*** Block opens ***

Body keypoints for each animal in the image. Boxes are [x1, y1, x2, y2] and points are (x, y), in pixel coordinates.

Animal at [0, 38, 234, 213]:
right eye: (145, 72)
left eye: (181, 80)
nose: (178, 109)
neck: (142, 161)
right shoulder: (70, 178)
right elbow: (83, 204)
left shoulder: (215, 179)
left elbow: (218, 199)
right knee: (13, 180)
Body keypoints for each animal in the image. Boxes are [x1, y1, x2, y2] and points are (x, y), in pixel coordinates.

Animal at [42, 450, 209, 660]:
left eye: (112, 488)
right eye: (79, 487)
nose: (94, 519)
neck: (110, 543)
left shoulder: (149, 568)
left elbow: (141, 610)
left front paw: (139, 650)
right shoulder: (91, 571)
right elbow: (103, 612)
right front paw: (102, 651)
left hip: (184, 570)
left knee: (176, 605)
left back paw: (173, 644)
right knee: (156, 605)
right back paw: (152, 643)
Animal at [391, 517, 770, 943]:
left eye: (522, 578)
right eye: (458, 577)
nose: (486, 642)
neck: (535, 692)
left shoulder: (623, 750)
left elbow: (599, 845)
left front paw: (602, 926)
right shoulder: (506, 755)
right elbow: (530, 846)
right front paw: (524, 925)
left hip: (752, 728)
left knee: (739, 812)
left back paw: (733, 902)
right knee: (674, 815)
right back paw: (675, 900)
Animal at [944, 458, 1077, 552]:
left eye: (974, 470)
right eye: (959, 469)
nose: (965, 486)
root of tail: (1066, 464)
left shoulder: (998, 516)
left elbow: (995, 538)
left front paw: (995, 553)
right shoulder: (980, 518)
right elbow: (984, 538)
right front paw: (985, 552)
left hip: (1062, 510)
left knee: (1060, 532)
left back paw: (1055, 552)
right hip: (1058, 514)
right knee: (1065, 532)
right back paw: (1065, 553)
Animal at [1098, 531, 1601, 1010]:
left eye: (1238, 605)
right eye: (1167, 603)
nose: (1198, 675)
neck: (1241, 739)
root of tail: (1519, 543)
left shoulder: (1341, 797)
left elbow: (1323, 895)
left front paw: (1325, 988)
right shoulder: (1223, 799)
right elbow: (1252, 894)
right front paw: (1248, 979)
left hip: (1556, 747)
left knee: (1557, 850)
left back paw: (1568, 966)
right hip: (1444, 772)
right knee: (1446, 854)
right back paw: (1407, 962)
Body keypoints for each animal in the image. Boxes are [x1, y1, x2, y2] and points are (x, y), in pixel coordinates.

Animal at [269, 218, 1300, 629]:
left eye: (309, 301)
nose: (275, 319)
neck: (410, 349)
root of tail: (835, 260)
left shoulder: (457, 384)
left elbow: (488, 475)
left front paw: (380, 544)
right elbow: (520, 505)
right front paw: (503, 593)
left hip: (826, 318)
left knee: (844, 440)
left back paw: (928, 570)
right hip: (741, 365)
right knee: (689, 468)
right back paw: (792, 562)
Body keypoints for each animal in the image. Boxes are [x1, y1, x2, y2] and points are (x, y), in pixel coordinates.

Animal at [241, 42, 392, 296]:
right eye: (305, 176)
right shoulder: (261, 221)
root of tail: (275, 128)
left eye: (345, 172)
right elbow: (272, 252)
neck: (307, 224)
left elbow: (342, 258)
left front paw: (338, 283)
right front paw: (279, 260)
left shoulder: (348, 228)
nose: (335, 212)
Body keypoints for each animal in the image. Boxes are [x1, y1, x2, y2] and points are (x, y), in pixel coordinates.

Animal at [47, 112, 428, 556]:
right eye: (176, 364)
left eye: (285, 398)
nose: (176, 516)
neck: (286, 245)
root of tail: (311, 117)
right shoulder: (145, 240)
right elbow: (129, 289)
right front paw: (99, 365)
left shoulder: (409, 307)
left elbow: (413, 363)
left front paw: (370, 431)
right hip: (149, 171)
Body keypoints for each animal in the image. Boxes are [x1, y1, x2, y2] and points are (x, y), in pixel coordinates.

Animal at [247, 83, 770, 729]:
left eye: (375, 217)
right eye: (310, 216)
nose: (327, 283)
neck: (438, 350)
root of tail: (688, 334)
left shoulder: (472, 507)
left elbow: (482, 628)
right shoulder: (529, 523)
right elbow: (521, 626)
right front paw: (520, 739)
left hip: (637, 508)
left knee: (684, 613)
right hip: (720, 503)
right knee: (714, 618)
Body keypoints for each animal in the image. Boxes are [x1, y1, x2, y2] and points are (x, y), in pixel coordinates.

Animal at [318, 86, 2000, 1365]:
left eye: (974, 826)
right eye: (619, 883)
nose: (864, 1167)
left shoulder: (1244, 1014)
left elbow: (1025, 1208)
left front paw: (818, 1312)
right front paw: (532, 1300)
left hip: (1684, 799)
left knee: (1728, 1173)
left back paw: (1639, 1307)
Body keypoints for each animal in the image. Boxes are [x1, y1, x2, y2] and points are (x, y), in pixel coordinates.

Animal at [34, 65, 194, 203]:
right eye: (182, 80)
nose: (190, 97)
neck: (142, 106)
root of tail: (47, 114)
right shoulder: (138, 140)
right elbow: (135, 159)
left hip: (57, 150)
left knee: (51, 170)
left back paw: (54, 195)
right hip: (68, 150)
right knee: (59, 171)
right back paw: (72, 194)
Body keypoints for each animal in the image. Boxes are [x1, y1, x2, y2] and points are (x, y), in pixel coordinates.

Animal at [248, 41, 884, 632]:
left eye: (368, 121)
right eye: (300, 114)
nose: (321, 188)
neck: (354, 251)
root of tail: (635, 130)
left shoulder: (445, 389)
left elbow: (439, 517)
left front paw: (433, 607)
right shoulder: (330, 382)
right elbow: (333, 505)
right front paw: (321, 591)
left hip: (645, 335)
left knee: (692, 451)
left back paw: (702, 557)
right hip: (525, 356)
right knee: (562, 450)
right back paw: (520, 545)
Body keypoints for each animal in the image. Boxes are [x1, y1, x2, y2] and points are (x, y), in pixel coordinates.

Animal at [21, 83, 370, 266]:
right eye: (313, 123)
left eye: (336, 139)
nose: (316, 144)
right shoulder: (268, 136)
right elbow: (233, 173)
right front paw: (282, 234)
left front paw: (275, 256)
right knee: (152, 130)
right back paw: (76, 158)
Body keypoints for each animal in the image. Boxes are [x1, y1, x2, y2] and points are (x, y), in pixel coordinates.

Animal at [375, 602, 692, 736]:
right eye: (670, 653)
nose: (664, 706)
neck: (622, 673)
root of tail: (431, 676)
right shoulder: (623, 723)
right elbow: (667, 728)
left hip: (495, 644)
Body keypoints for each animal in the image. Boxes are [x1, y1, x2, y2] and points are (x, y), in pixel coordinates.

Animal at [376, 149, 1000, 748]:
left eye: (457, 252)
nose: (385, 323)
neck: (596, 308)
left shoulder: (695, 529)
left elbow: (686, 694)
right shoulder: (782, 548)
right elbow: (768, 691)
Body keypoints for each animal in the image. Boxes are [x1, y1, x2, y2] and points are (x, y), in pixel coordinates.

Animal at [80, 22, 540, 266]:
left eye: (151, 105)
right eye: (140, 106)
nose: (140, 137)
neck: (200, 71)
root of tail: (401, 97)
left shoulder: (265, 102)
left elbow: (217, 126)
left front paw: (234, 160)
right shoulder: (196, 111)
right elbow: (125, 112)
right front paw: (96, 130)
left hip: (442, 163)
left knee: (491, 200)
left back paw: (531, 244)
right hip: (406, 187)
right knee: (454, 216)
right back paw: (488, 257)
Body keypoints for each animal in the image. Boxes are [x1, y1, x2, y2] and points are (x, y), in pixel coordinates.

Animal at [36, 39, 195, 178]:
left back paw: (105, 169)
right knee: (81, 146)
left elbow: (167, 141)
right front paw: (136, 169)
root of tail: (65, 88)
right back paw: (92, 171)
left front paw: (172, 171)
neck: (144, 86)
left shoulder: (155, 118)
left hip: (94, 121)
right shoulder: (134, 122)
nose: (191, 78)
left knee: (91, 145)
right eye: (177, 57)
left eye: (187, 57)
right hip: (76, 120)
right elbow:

*** Block closes ***

Exercise requirements » At the line containing "left back paw: (531, 244)", start transcribing exactly, and continue through the last line of the listing. Stop there and add nothing.

Answer box »
left back paw: (531, 244)
right hip: (406, 187)
right knee: (454, 216)
right back paw: (488, 257)
Body keypoints for each animal in the image. Boxes are [x1, y1, x2, y2] and points are (x, y), in pixel coordinates.

Animal at [36, 39, 195, 178]:
left back paw: (105, 169)
right knee: (81, 146)
left elbow: (167, 141)
right front paw: (136, 169)
root of tail: (65, 88)
right back paw: (92, 171)
left front paw: (172, 171)
neck: (144, 86)
left shoulder: (155, 118)
left hip: (94, 121)
right shoulder: (134, 122)
nose: (191, 78)
left knee: (91, 145)
right eye: (177, 57)
left eye: (187, 57)
right hip: (76, 120)
right elbow:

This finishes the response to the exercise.